SV adds two new system tasks for dumping array contents to files in a format that can be read back by $readmemb/$readmemh.

// Signature (identical for both binary and hex variants)
$writememb("filename", memory_name [, start_addr [, finish_addr]]);
$writememh("filename", memory_name [, start_addr [, finish_addr]]);

// Example
int mem[0:255];
$writememh("dump.hex", mem);          // dump entire array
$writememh("partial.hex", mem, 64, 127); // dump only [64:127]

Key rules

• If the file already exists, it is overwritten — there is no append mode.
• For packed data: treated identically to the corresponding $readmem rules.
• For 2-state types: enum values are written as their ordinal integers.
• For unpacked or dynamic arrays: address specifiers (@address) are not written to the file.
• For associative arrays: address specifiers are written to the file.
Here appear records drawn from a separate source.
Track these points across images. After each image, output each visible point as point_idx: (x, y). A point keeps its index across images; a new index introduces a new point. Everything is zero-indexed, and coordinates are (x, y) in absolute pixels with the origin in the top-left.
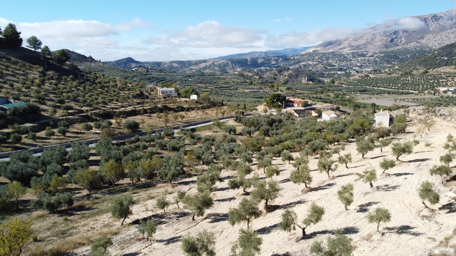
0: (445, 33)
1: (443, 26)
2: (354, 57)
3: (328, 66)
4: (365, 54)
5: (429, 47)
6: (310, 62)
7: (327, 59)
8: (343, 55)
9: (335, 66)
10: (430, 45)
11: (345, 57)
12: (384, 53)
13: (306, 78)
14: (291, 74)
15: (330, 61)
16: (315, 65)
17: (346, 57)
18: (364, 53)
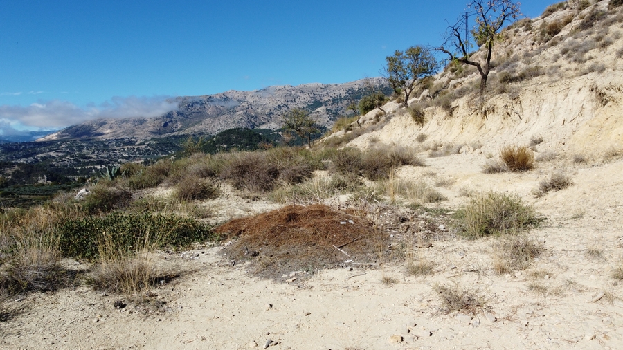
0: (223, 118)
1: (220, 109)
2: (119, 146)
3: (82, 158)
4: (134, 141)
5: (208, 134)
6: (52, 154)
7: (80, 148)
8: (103, 142)
9: (92, 158)
10: (209, 131)
11: (105, 146)
12: (158, 141)
13: (45, 176)
14: (18, 171)
15: (84, 151)
16: (61, 158)
17: (107, 146)
18: (132, 140)
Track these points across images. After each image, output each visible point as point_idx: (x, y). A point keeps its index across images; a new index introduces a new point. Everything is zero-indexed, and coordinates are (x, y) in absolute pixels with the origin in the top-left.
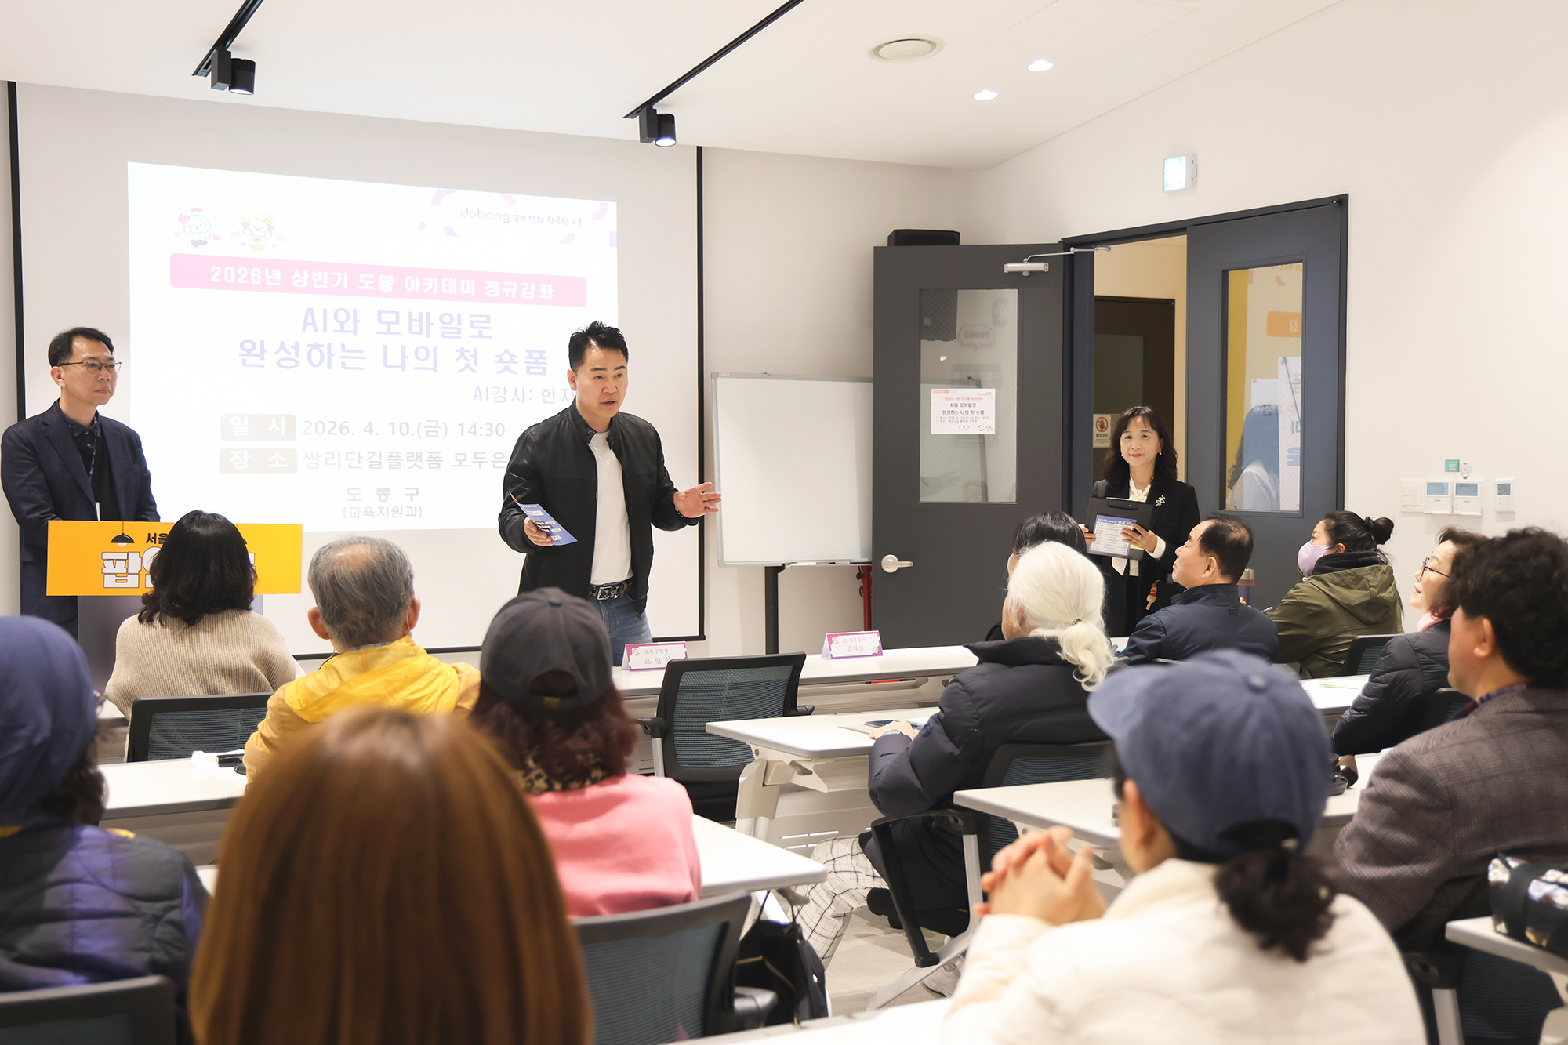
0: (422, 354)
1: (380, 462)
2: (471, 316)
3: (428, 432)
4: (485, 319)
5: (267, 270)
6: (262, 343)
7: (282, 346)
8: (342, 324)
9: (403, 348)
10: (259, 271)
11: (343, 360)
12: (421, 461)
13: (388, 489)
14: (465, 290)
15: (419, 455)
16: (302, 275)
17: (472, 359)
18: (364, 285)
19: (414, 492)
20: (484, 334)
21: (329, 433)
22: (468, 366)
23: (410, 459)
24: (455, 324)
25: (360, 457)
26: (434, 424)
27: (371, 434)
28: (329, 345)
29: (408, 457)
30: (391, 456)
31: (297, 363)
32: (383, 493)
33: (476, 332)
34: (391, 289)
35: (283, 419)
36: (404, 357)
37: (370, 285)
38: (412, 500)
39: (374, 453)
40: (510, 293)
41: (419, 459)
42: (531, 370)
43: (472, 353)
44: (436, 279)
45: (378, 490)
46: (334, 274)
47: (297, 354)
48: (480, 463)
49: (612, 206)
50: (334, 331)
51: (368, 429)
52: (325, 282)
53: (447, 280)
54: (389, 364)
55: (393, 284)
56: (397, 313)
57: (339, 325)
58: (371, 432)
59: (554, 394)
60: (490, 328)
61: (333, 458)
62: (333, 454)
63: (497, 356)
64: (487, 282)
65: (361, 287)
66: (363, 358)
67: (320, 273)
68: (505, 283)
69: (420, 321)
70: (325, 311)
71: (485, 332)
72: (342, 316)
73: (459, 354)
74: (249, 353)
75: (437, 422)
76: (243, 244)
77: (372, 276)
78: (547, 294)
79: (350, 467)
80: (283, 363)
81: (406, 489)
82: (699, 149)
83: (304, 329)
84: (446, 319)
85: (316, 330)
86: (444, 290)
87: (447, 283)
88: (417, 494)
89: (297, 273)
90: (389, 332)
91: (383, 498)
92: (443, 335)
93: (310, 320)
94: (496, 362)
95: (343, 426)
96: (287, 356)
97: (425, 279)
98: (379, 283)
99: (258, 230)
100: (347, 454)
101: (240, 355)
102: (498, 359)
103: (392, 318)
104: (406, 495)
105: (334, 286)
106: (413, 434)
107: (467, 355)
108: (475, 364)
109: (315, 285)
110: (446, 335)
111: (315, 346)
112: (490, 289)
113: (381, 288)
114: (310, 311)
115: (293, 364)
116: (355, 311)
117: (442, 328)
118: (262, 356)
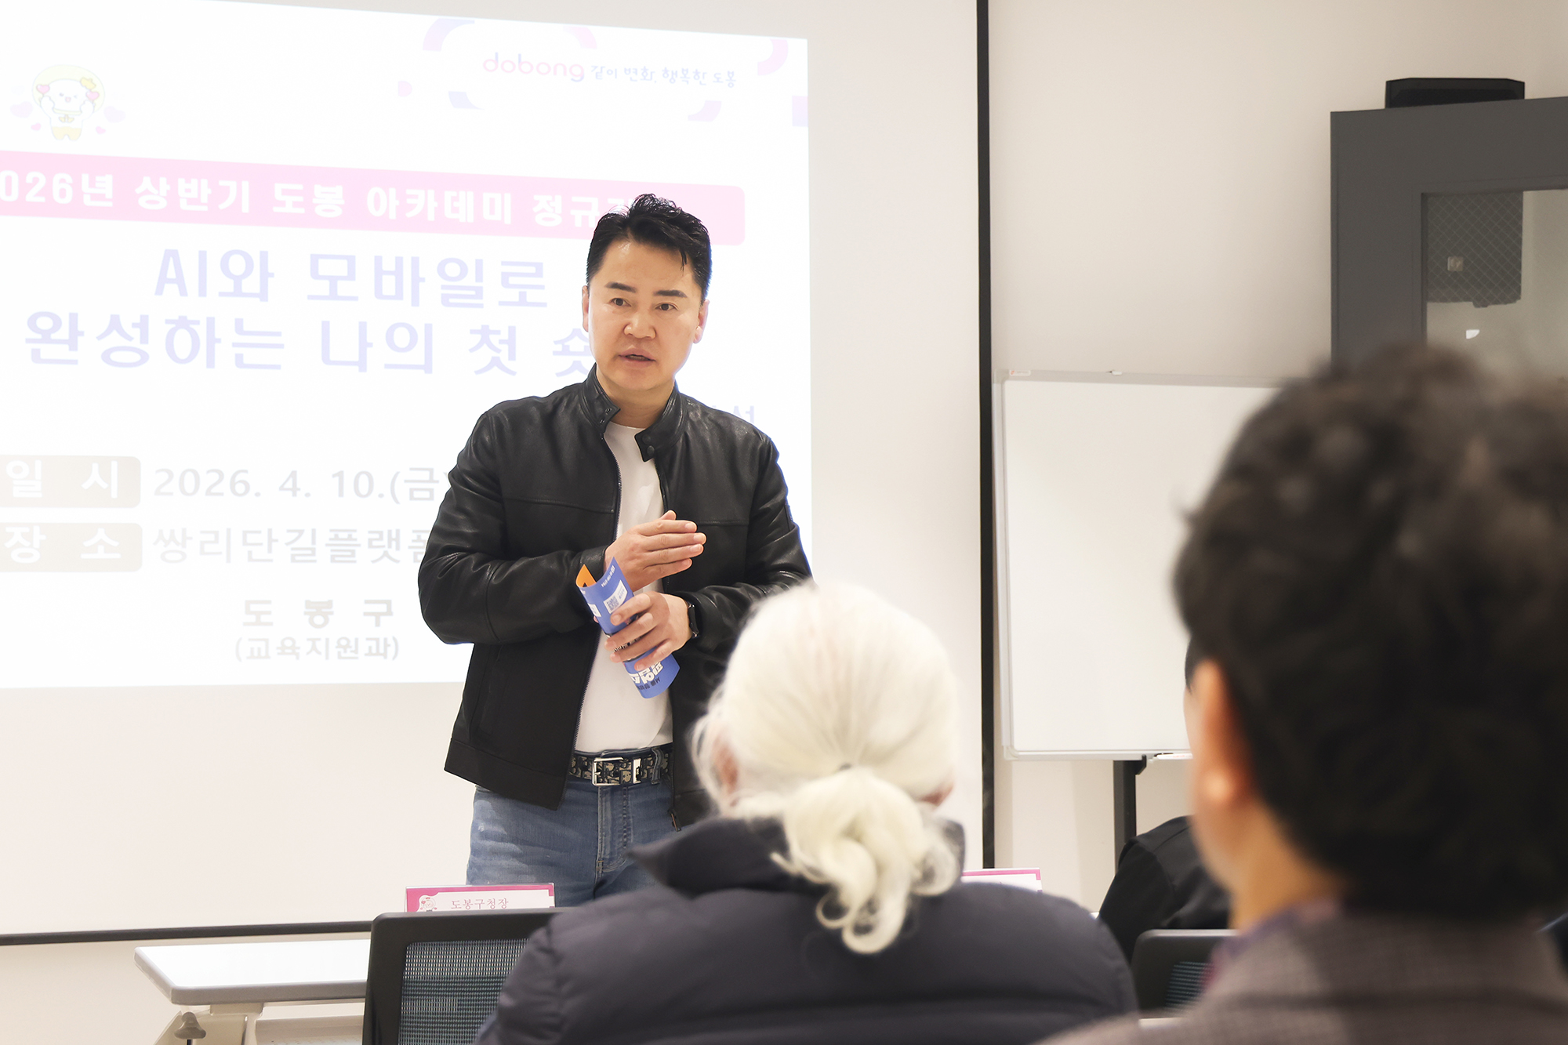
0: (402, 337)
1: (313, 550)
2: (504, 263)
3: (413, 490)
4: (532, 270)
5: (85, 178)
6: (73, 318)
7: (115, 324)
8: (238, 280)
9: (363, 327)
10: (69, 179)
11: (240, 350)
12: (398, 548)
13: (329, 604)
14: (492, 212)
15: (394, 536)
16: (156, 185)
17: (505, 348)
18: (282, 204)
19: (383, 608)
20: (529, 300)
21: (209, 492)
22: (495, 362)
23: (375, 543)
24: (470, 280)
25: (271, 540)
26: (426, 475)
27: (294, 495)
28: (211, 322)
29: (370, 541)
30: (336, 538)
31: (145, 357)
32: (319, 610)
33: (513, 295)
34: (338, 212)
35: (114, 465)
36: (364, 345)
37: (296, 204)
38: (378, 624)
39: (301, 532)
40: (585, 219)
41: (394, 544)
43: (505, 336)
44: (431, 193)
45: (308, 604)
46: (222, 183)
47: (144, 339)
49: (798, 48)
50: (222, 294)
51: (289, 485)
52: (204, 199)
53: (454, 194)
54: (332, 358)
55: (342, 202)
56: (351, 260)
57: (231, 282)
58: (295, 490)
60: (542, 287)
61: (216, 541)
62: (216, 534)
63: (556, 342)
64: (536, 197)
65: (276, 209)
66: (281, 346)
67: (194, 181)
68: (575, 199)
69: (398, 273)
70: (203, 256)
71: (532, 296)
72: (237, 265)
73: (478, 338)
74: (46, 337)
75: (431, 471)
76: (36, 127)
77: (300, 187)
79: (250, 559)
80: (115, 356)
81: (367, 602)
83: (159, 291)
84: (453, 270)
85: (183, 292)
86: (448, 214)
87: (455, 199)
88: (389, 613)
89: (146, 183)
90: (333, 295)
91: (319, 620)
92: (445, 300)
93: (171, 273)
94: (556, 353)
95: (238, 478)
96: (125, 343)
97: (409, 192)
98: (315, 201)
99: (68, 100)
100: (245, 533)
101: (29, 341)
102: (559, 348)
103: (340, 268)
104: (366, 614)
105: (222, 206)
106: (381, 496)
107: (494, 339)
108: (512, 356)
109: (184, 205)
110: (452, 300)
111: (183, 323)
112: (543, 210)
113: (318, 211)
114: (171, 255)
115: (137, 357)
116: (264, 256)
117: (444, 287)
118: (72, 344)
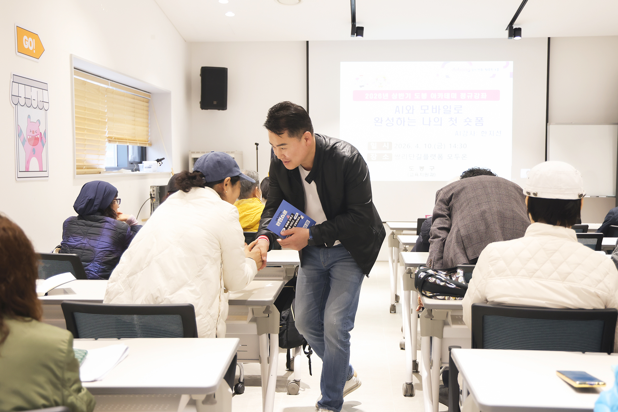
0: (436, 120)
1: (421, 158)
2: (455, 106)
3: (438, 147)
4: (460, 107)
5: (384, 94)
6: (381, 118)
7: (388, 119)
8: (408, 111)
9: (430, 118)
10: (381, 94)
11: (409, 123)
13: (423, 167)
14: (453, 97)
16: (395, 95)
17: (455, 121)
18: (416, 97)
20: (459, 112)
21: (403, 148)
22: (453, 124)
23: (431, 156)
24: (449, 109)
25: (414, 156)
26: (440, 144)
28: (404, 118)
30: (425, 155)
32: (422, 168)
33: (456, 111)
34: (426, 98)
35: (388, 143)
36: (430, 121)
37: (418, 97)
38: (432, 171)
39: (419, 155)
40: (470, 97)
41: (435, 156)
42: (477, 124)
43: (455, 119)
44: (442, 94)
45: (420, 167)
46: (406, 94)
47: (393, 122)
48: (457, 158)
49: (511, 63)
50: (406, 113)
52: (403, 97)
53: (446, 94)
54: (424, 124)
55: (426, 96)
56: (428, 106)
58: (418, 147)
59: (486, 133)
60: (462, 110)
62: (404, 155)
64: (461, 94)
66: (416, 122)
67: (401, 94)
68: (468, 94)
69: (436, 108)
70: (403, 107)
72: (408, 108)
73: (450, 119)
74: (377, 122)
76: (376, 86)
77: (419, 94)
78: (484, 97)
79: (410, 159)
80: (388, 125)
81: (430, 167)
82: (549, 39)
83: (395, 113)
84: (446, 107)
85: (399, 113)
86: (445, 97)
88: (434, 168)
89: (393, 94)
90: (425, 113)
91: (422, 170)
93: (397, 110)
95: (408, 145)
96: (390, 122)
97: (438, 94)
98: (422, 96)
99: (381, 80)
100: (409, 155)
101: (375, 122)
102: (465, 121)
103: (426, 108)
104: (430, 169)
105: (406, 98)
106: (433, 148)
107: (453, 120)
108: (456, 123)
109: (400, 98)
110: (445, 113)
111: (399, 118)
112: (462, 96)
113: (422, 98)
114: (397, 107)
115: (392, 125)
116: (413, 106)
117: (444, 111)
118: (381, 123)
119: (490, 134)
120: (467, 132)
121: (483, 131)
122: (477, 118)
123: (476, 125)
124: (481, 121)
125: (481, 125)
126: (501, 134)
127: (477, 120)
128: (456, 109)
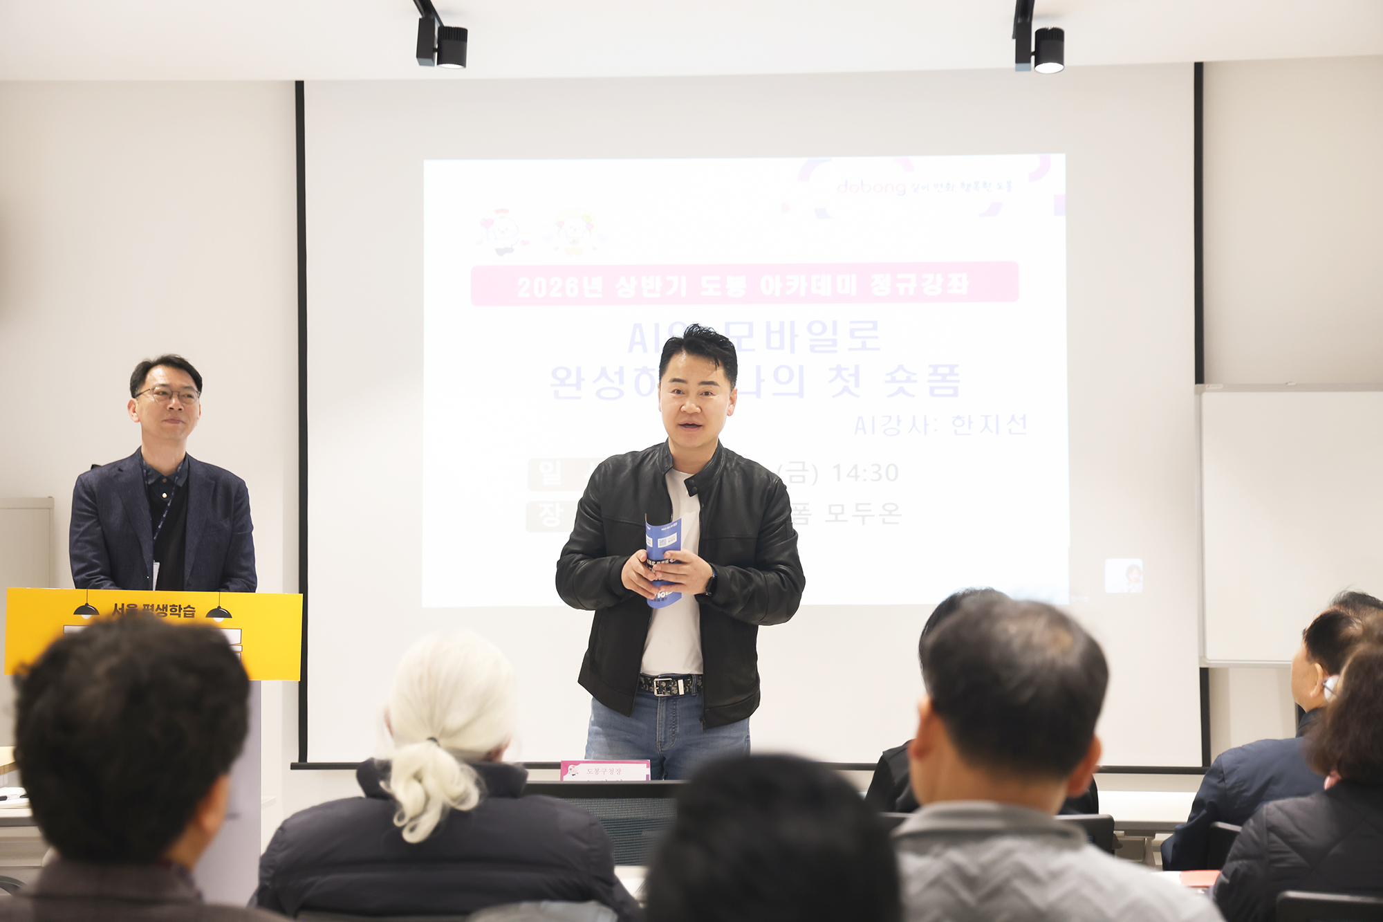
119: (986, 426)
120: (899, 421)
121: (958, 417)
122: (935, 367)
123: (932, 394)
124: (949, 378)
125: (951, 392)
126: (1024, 427)
127: (935, 373)
128: (857, 334)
📄 Multi-Dimensional Array File Format

When reading or writing multi-dimensional unpacked arrays, the file is organised in row-major order — the rightmost (lowest) dimension varies most rapidly. This is backward compatible with plain Verilog 1-D memories.

// 3D array:  reg[31:0] mem[0:2][0:4][5:8]
// 3 × 5 × 4 = 60 words in the file
// Row layout — inner dimension (x) fastest, outer dimension (z) slowest:
// z=0, y=0: mem[0][0][5] mem[0][0][6] mem[0][0][7] mem[0][0][8]
// z=0, y=1: mem[0][1][5] mem[0][1][6] ...
// ...
// z=2, y=4: mem[2][4][5] mem[2][4][6] mem[2][4][7] mem[2][4][8]

// With @address entries: address covers the HIGHEST dimension only
// @0 → start of z=0 block (20 words: 5 rows × 4 words each)
// @1 → start of z=1 block
// @2 → start of z=2 block

// Without @address entries: all 60 words read in row-major order

// System task argument notes:
// — memory_name can be a partially-indexed sub-array
// — Higher dimensions must use indexing, not ranges
// — Lowest (rightmost) dimension can use slice syntax
// — start_addr/finish_addr apply to the highest dimension
// — Direction of file entries follows relative order of start_addr and finish_addr

📋 Quick Reference

Type and size functions

Array query functions — what they return on a dynamic/queue dimension

• If the dimension is currently empty → returns 'x.
• On fixed-size arrays: usable as elaboration-time constants in parameters and type declarations.
• $dimensions counts all packed + unpacked dimensions; 0 for scalars.

Key rules

• Assertion severity tasks always print file/line/scope/time automatically — user message is appended.
• $assertoff lets in-flight assertions finish; $assertkill aborts them immediately.
• $urandom is per-process (not global); $urandom_range(max,min) for range-bounded values.
• $exit ends the calling program and all its threads; simulation ends when all programs exit.
• $writememb/$writememh overwrite the output file — no append mode.
• Multi-dimensional file layout is row-major; @address entries address only the outermost dimension.